BEGIN SUPPLIED PASSAGE
Rinnai’s Chris Goggin looks at some of the reasons why the UK media is favouring some energy vectors over others in the current era of transition to Decarbonisation and NetZero

Turbulent times produce added information which turns out to be not wholly true but more of a disguised agenda. We are all aware of the use and misuse of ‘Fake’ news and all of its companions. But we need to unite in our efforts to achieve decarbonisation as soon as it is pragmatic and realistic. UK consumers – plus contractors, consultants and all big commercial sites – should be aware that a strong international preference towards hydrogen is evident by the sheer level of international investment and that it is under reported by mainstream media outlets.

Multiple major economies, distribution hubs and global companies are working towards future green hydrogen usage with grey and blue hydrogen being used as decarbonizing stepping stones.     

However, according to various UK mainline media outlets, heat pumps are the only viable tool of decarbonisation. Although heat pumps will undeniably play a vital role in cutting harmful emissions, alternative avenues towards climate conscious energy usage are being overlooked by UK mainstream media outlets.

Instead of truly reporting on all feasible alternatives, mainstream media prefers to push decarbonizing technology that appears to be more financially compatible with their respective socio-economic audiences.
END SUPPLIED PASSAGE
BEGIN EXTRACTED RECORDS
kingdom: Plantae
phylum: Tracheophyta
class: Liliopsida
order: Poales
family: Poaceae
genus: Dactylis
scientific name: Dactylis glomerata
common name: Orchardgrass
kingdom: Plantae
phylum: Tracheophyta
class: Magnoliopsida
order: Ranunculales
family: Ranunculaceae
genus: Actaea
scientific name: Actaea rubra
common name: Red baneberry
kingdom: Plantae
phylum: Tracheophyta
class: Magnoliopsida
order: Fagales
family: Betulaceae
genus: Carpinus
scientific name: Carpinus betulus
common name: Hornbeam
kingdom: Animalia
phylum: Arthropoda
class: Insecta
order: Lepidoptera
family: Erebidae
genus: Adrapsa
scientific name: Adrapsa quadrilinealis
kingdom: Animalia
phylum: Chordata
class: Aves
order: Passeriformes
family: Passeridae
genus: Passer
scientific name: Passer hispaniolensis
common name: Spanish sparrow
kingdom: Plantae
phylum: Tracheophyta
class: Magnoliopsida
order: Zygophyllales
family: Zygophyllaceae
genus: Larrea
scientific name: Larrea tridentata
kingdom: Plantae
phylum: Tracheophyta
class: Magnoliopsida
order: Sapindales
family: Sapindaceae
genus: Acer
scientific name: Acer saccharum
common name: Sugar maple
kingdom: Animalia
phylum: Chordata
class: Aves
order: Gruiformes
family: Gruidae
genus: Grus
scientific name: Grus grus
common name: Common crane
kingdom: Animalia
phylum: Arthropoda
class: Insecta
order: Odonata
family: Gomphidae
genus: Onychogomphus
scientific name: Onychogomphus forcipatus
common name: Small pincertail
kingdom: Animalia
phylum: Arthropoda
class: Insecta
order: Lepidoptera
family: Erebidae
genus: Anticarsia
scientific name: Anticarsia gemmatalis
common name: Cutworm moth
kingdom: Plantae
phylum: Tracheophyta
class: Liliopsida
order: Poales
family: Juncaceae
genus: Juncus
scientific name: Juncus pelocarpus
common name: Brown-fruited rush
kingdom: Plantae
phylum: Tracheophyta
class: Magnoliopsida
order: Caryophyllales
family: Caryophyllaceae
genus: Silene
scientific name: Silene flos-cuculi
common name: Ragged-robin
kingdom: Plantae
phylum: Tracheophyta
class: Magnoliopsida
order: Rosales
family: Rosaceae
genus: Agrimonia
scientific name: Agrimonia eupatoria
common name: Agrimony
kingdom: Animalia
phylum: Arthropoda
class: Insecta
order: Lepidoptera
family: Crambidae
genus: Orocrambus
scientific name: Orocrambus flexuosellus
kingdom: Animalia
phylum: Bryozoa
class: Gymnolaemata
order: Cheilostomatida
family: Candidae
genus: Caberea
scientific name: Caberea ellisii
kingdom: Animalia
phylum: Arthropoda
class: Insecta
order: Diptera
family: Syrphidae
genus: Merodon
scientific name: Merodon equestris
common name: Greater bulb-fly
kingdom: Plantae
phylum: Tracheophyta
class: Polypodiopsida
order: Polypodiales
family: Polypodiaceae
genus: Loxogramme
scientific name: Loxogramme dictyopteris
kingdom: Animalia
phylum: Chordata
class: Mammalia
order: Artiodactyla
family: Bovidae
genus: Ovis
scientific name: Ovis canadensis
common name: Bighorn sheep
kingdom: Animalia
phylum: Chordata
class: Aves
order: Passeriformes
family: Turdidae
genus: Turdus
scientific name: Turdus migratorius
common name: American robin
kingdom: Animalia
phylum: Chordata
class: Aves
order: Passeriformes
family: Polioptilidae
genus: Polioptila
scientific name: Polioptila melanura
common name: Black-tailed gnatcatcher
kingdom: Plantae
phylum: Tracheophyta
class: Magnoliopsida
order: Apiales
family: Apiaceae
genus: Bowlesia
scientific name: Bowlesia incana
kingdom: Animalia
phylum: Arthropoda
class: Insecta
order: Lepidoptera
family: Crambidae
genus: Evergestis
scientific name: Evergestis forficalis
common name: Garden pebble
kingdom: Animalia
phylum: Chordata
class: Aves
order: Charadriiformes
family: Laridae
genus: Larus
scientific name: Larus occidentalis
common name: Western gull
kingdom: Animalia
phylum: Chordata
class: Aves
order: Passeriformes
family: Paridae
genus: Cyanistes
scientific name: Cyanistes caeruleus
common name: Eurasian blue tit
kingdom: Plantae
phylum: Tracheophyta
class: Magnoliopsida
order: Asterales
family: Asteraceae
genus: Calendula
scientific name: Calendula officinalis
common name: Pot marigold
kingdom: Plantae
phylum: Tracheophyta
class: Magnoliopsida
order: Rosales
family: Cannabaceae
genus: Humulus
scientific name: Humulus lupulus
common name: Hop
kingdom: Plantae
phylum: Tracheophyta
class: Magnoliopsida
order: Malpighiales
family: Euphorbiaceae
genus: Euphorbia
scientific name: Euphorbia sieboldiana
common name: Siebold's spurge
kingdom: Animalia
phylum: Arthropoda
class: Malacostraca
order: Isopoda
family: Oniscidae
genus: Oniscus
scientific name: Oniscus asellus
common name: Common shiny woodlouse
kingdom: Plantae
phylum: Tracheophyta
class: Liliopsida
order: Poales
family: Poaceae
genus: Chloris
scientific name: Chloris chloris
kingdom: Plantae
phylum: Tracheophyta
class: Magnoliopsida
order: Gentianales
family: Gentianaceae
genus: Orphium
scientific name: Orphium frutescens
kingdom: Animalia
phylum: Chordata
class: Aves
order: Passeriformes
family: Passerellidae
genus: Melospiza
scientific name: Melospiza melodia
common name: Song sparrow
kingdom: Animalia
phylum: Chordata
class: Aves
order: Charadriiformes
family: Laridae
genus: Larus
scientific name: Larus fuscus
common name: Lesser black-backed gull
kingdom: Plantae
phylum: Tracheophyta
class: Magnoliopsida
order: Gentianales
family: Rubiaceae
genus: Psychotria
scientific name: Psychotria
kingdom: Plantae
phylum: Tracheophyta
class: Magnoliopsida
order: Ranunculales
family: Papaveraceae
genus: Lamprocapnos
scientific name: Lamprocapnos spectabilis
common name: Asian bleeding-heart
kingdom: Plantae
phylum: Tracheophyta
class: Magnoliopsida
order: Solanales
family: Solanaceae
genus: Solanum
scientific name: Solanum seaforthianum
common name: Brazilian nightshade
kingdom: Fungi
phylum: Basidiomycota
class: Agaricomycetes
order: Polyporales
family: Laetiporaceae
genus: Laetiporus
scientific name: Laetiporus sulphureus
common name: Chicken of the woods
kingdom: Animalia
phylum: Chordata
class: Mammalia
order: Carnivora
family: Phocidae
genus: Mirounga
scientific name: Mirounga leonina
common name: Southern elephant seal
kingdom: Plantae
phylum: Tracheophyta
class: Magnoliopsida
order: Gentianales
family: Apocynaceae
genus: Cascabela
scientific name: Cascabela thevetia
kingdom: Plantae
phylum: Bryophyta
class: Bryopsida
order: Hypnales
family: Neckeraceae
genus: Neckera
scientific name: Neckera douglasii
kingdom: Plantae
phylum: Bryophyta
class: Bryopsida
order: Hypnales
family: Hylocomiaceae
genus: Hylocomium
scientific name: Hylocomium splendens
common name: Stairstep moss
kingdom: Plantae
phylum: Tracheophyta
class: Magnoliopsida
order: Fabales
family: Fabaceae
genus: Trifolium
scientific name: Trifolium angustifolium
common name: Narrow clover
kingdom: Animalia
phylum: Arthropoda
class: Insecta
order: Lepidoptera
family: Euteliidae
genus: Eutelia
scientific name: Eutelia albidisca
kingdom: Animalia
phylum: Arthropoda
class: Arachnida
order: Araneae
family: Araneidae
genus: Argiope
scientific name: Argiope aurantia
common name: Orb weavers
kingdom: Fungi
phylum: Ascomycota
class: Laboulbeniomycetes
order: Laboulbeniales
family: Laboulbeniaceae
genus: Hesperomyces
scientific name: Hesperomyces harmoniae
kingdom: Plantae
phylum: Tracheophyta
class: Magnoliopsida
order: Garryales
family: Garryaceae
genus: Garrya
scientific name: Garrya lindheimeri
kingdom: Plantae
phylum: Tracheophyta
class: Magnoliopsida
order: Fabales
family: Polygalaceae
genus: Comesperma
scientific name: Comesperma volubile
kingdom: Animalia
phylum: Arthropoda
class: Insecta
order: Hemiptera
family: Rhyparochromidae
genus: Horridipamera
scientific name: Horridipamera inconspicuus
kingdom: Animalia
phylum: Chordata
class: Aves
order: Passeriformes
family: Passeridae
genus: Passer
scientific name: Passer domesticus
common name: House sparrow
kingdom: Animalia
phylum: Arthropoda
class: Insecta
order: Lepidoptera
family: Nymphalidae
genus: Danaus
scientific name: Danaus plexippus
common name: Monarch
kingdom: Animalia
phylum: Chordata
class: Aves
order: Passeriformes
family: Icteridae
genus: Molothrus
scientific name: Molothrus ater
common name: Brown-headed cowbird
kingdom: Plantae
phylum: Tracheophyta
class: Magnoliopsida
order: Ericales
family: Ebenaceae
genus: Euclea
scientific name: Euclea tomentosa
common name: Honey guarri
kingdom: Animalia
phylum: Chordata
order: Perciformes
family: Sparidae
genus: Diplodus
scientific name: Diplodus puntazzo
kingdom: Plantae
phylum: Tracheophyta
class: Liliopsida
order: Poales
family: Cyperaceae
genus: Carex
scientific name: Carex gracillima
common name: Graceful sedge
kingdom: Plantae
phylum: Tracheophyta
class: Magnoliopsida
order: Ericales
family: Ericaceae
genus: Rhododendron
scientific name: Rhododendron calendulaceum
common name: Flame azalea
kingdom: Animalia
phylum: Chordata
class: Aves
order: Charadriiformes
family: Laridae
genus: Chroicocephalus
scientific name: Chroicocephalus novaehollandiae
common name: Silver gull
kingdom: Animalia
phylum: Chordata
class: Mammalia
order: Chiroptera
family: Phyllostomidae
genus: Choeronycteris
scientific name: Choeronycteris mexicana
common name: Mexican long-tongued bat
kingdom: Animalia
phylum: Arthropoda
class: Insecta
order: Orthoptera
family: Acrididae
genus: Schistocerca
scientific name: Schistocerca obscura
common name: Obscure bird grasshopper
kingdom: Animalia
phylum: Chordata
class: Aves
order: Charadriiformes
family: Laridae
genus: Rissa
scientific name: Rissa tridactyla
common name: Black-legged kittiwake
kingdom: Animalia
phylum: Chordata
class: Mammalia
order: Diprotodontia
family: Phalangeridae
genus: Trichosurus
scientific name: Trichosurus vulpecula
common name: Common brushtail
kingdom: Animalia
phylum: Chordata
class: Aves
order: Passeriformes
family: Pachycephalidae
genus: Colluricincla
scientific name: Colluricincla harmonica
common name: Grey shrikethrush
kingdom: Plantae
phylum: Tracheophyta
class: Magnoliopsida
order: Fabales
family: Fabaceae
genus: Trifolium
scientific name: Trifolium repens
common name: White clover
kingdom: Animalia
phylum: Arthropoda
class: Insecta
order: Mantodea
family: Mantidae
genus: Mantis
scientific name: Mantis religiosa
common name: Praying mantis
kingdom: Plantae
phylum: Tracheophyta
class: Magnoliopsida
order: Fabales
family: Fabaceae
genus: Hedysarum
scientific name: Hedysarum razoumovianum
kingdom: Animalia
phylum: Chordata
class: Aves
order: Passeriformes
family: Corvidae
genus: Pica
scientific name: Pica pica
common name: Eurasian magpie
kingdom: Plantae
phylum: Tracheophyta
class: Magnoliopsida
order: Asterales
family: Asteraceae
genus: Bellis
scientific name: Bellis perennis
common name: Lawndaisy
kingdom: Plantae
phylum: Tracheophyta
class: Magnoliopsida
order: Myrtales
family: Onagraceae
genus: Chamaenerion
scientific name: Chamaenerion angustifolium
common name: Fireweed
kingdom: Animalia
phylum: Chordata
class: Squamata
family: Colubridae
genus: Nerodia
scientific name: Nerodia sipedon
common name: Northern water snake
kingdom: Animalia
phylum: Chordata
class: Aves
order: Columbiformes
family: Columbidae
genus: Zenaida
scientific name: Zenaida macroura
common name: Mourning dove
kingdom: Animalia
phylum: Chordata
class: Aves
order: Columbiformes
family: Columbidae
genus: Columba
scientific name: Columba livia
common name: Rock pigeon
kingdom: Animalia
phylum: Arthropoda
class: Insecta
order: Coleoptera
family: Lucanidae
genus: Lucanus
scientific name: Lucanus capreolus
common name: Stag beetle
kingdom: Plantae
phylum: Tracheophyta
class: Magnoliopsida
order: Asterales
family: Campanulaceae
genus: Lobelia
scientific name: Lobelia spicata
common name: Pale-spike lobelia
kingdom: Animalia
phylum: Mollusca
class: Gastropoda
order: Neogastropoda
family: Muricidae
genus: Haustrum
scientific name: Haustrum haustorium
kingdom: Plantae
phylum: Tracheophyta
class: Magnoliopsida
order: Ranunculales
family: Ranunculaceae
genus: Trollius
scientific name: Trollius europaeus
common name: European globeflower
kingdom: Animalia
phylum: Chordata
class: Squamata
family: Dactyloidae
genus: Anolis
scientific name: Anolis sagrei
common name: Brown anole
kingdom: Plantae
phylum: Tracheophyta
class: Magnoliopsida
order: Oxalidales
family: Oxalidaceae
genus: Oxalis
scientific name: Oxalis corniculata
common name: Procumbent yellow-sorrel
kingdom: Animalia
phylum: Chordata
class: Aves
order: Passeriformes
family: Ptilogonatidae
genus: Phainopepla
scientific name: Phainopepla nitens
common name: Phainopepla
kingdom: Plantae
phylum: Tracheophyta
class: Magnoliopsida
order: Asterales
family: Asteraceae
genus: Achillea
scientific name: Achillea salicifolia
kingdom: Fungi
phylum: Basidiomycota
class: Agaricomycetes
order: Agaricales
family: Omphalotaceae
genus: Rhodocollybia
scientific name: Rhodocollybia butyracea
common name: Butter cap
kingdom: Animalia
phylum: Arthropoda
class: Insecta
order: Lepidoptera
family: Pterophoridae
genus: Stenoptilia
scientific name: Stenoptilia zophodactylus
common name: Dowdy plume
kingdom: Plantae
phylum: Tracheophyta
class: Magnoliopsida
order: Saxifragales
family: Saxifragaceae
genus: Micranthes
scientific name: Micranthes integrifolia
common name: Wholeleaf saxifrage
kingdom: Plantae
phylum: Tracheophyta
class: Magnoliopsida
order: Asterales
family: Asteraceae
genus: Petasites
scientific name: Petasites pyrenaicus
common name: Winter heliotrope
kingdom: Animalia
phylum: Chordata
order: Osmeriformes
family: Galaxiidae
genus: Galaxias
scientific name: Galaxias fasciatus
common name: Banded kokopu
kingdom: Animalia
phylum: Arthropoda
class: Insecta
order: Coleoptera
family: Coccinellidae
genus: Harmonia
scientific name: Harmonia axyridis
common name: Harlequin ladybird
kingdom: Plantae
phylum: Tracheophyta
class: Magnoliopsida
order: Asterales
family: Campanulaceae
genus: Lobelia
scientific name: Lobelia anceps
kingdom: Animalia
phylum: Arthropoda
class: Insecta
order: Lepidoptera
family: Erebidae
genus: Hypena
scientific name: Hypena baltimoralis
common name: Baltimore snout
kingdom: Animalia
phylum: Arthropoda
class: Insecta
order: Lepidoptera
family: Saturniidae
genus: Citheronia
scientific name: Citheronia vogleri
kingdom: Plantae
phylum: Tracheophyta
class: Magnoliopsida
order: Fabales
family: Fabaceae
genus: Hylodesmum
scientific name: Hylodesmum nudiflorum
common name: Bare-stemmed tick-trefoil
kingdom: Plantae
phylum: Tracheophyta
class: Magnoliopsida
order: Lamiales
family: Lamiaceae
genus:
END EXTRACTED RECORDS
_PARTS OF THE EXERCISE_
#1 Answer each question from the passage on UK media coverage of energy options.
(a) Which forms of hydrogen are described as decarbonizing stepping stones?
(b) What do various UK mainline media outlets present as the only viable tool of decarbonization?
(c) What shows a strong international preference toward hydrogen?
#2 Summarize the passage on UK media coverage of energy options in two sentences.

_REPLIES_
#1
(a) Grey and blue hydrogen.
(b) Heat pumps.
(c) The sheer level of international investment.

#2 The passage argues that a strong international preference for hydrogen, evident in the sheer level of international investment, is underreported by UK mainstream media, even as major economies and global companies work toward green hydrogen with grey and blue hydrogen as stepping stones. It contends that these outlets treat heat pumps as the only viable decarbonization tool and push technology that appears more financially compatible with their audiences, overlooking other feasible alternatives.